##### TEXT PROVIDED
As the pandemic continues to ravage across the world, the painfully slow rollout of COVID-19 vaccines and the lack of an efficient system to track who’s inoculated and who’s not means that the global travel industry is about to lose another summer.
In an interview with CNBC this week, Virgin Group founder Richard Branson, who recently lost his mother to the coronavirus, said he hopes some sort of “proof of vaccination” will be made available for travelers soon to help reopen the economy. Virgin Group owns stakes in three operating airlines (Virgin Atlantic, Virgin Australia and Connect Airways) and an upcoming cruise line.
“Vaccination is everything. Once vulnerable people, in particular, have been vaccinated, I think all kinds of businesses can start opening up again: restaurants, travel companies, cruise companies,” Branson told CNBC on Tuesday.
“Hopefully there will be a proof-of-vaccination piece of paper that people can use to be able to get on a plane without having to be tested or without having to quarantine,” he added.
Virgin isn’t the only travel company exploring the concept of vaccination passports. Last week, American Airlines announced a “health passport app” that will allow prospective passengers to upload COVID test results, vaccine records and other documentation required to travel. The app is expected to launch as soon as this weekend (January 23). United Airlines and a number of other carriers experimented with a similar system called CommonPass late last year.
Outside the travel industry, the World Health Organization, as well as major tech companies, including Microsoft, Apple and Google, are also working on vaccine passports, according to CNBC.
##########
##### SUPPLIED DATA
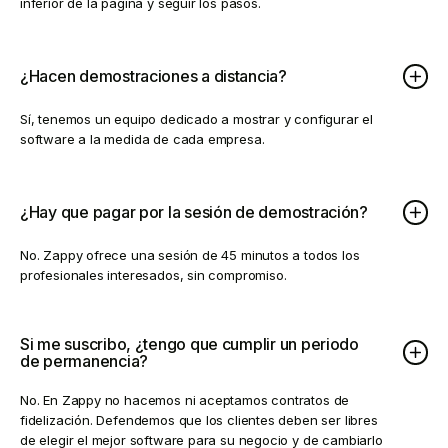
inferior de la página y seguir los pasos.
¿Hacen demostraciones a distancia?
Sí, tenemos un equipo dedicado a mostrar y configurar el
software a la medida de cada empresa.
¿Hay que pagar por la sesión de demostración?
No. Zappy ofrece una sesión de 45 minutos a todos los
profesionales interesados, sin compromiso.
Si me suscribo, ¿tengo que cumplir un periodo
de permanencia?
No. En Zappy no hacemos ni aceptamos contratos de
fidelización. Defendemos que los clientes deben ser libres
de elegir el mejor software para su negocio y de cambiarlo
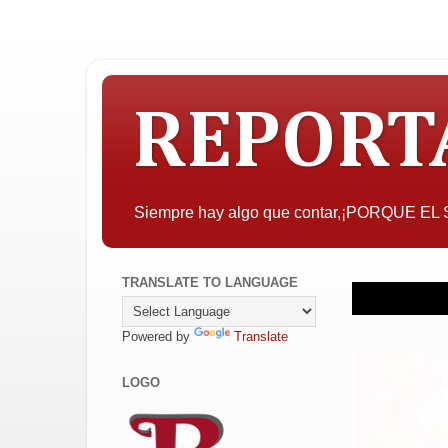
REPORT
Siempre hay algo que contar,¡PORQUE E
TRANSLATE TO LANGUAGE
Powered by
Translate
LOGO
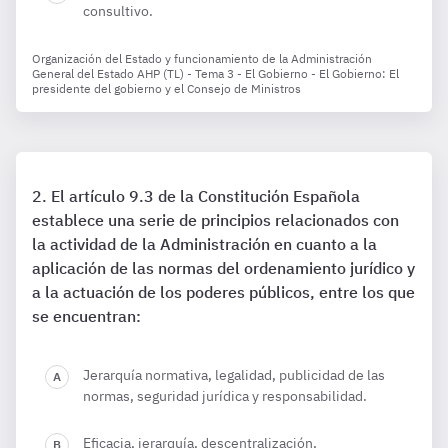
consultivo.
Organización del Estado y funcionamiento de la Administración
General del Estado AHP (TL) - Tema 3 - El Gobierno - El Gobierno: El
presidente del gobierno y el Consejo de Ministros
El artículo 9.3 de la Constitución Española
establece una serie de principios relacionados con
la actividad de la Administración en cuanto a la
aplicación de las normas del ordenamiento jurídico y
a la actuación de los poderes públicos, entre los que
se encuentran:
Jerarquía normativa, legalidad, publicidad de las
normas, seguridad jurídica y responsabilidad.
Eficacia, jerarquía, descentralización,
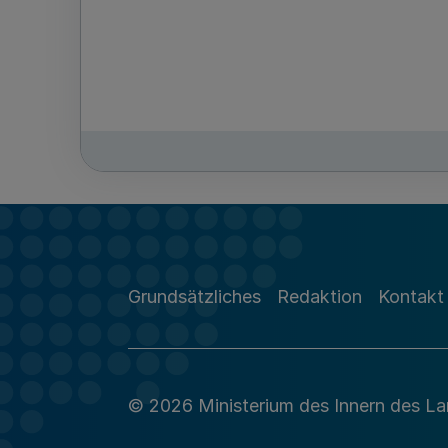
Grundsätzliches
Redaktion
Kontakt
© 2026 Ministerium des Innern des L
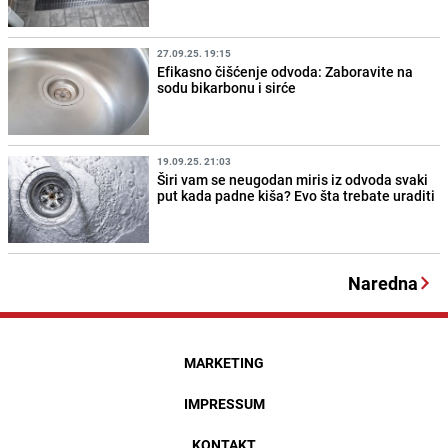
27.09.25. 19:15
Efikasno čišćenje odvoda: Zaboravite na
sodu bikarbonu i sirće
19.09.25. 21:03
Širi vam se neugodan miris iz odvoda svaki
put kada padne kiša? Evo šta trebate uraditi
Naredna
MARKETING
IMPRESSUM
KONTAKT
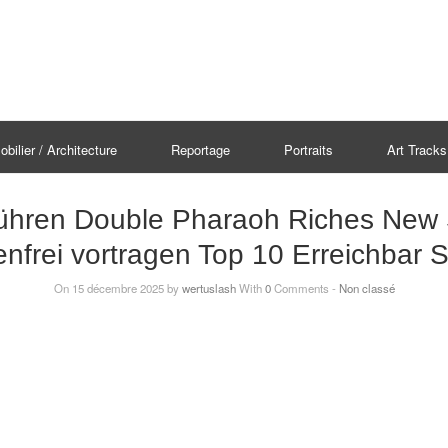
bilier / Architecture
Reportage
Portraits
Art Tracks
fführen Double Pharaoh Riches New 
nfrei vortragen Top 10 Erreichbar S
On 15 décembre 2025 by
wertuslash
With
0
Comments -
Non classé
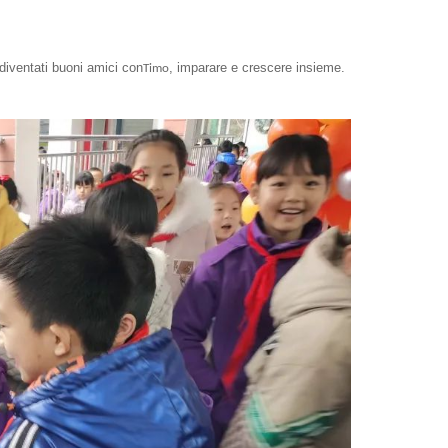
diventati buoni amici con
, imparare e crescere insieme.
Timo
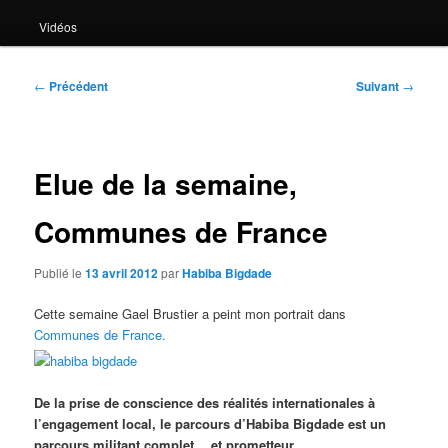
Vidéos
Navigation
←
Précédent
Suivant
→
des
articles
Elue de la semaine,
Communes de France
Publié le
13 avril 2012
par
Habiba Bigdade
Cette semaine Gael Brustier a peint mon portrait dans
Communes de France.
De la prise de conscience des réalités internationales à
l’engagement local, le parcours d’Habiba Bigdade est un
parcours militant complet… et prometteur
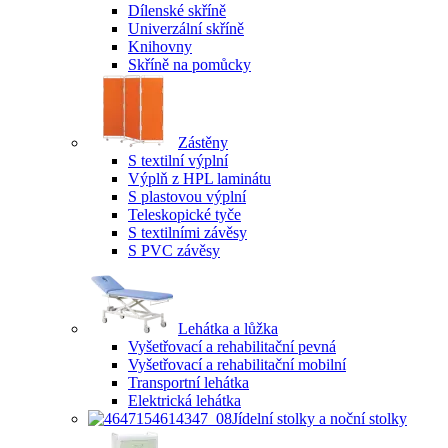
Dílenské skříně
Univerzální skříně
Knihovny
Skříně na pomůcky
Zástěny
S textilní výplní
Výplň z HPL laminátu
S plastovou výplní
Teleskopické tyče
S textilními závěsy
S PVC závěsy
Lehátka a lůžka
Vyšetřovací a rehabilitační pevná
Vyšetřovací a rehabilitační mobilní
Transportní lehátka
Elektrická lehátka
Jídelní stolky a noční stolky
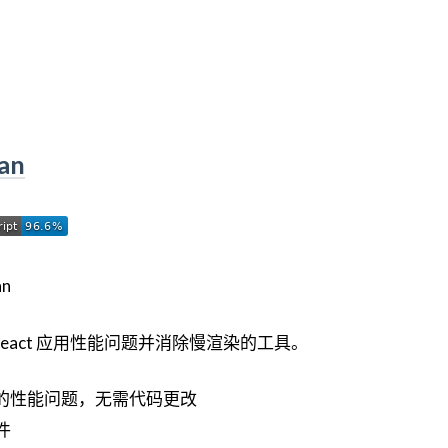
can
检测 React 应用性能问题并消除慢渲染的工具。
用中的性能问题，无需代码更改
件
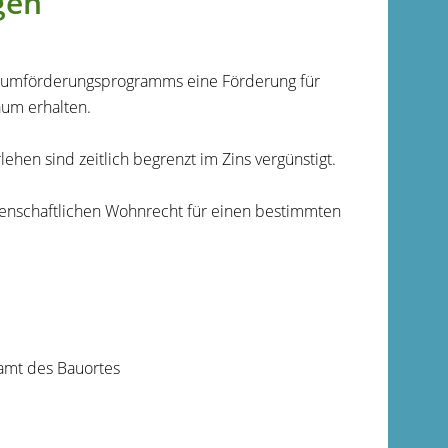
gen
aumförderungsprogramms eine Förderung für
aum erhalten.
hen sind zeitlich begrenzt im Zins vergünstigt.
enschaftlichen Wohnrecht für einen bestimmten
amt des Bauortes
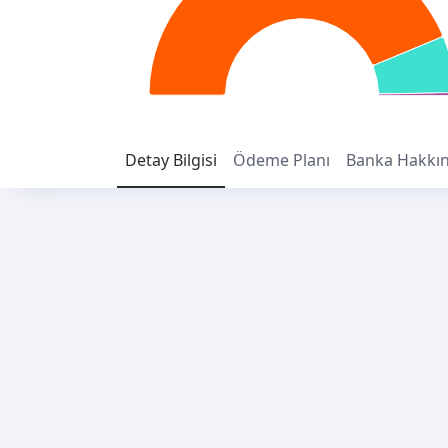
Detay
Bilgisi
Ödeme
Planı
Banka
Hakkı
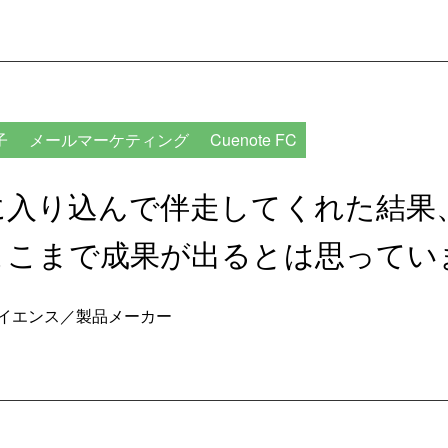
子
メールマーケティング
Cuenote FC
に入り込んで伴走してくれた結果、
ここまで成果が出るとは思ってい
イエンス／製品メーカー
##########
EXERCISE REQUIREMENTS:
• A. List every airline named in the article on vaccination passports for travel.
• B. Continue the article on vaccination passports for travel from its final sentence.

ANSWERS BELOW:
• A. Virgin Atlantic, Virgin Australia, Connect Airways, American Airlines, United Airlines

• B.
However, given the current progress of vaccine distribution, universal use of vaccine passports or immunization certificates is unlikely to happen anytime soon. For one thing, the type of vaccines approved for emergency use varies from country to country; there are no global standards on what dosage intake (Can you make do with one dose of a two-dose vaccine?) is safe enough to travel; and scientists have yet to find out whether a person can still spread the virus after vaccination. And more simply, vaccinations continue to lag as vaccine makers and distributors are struggling to ramp up supply in face of dire shortages.
And there’s no guarantee that it will actually boost travel. “It’s not a get-out-of-jail-free card,” Daniel Burnham, an operations specialist with the airfare booking site Scott’s Cheap Flights, told Travel + Leisure magazine in December. “Part of it will also be what can you do when you get to where you’re going? There’s a lot of places I would feel safe to go and safe to fly there, but if you can’t do what you want to do in a destination… that will hold people back…There will still be a patchwork for a long time.”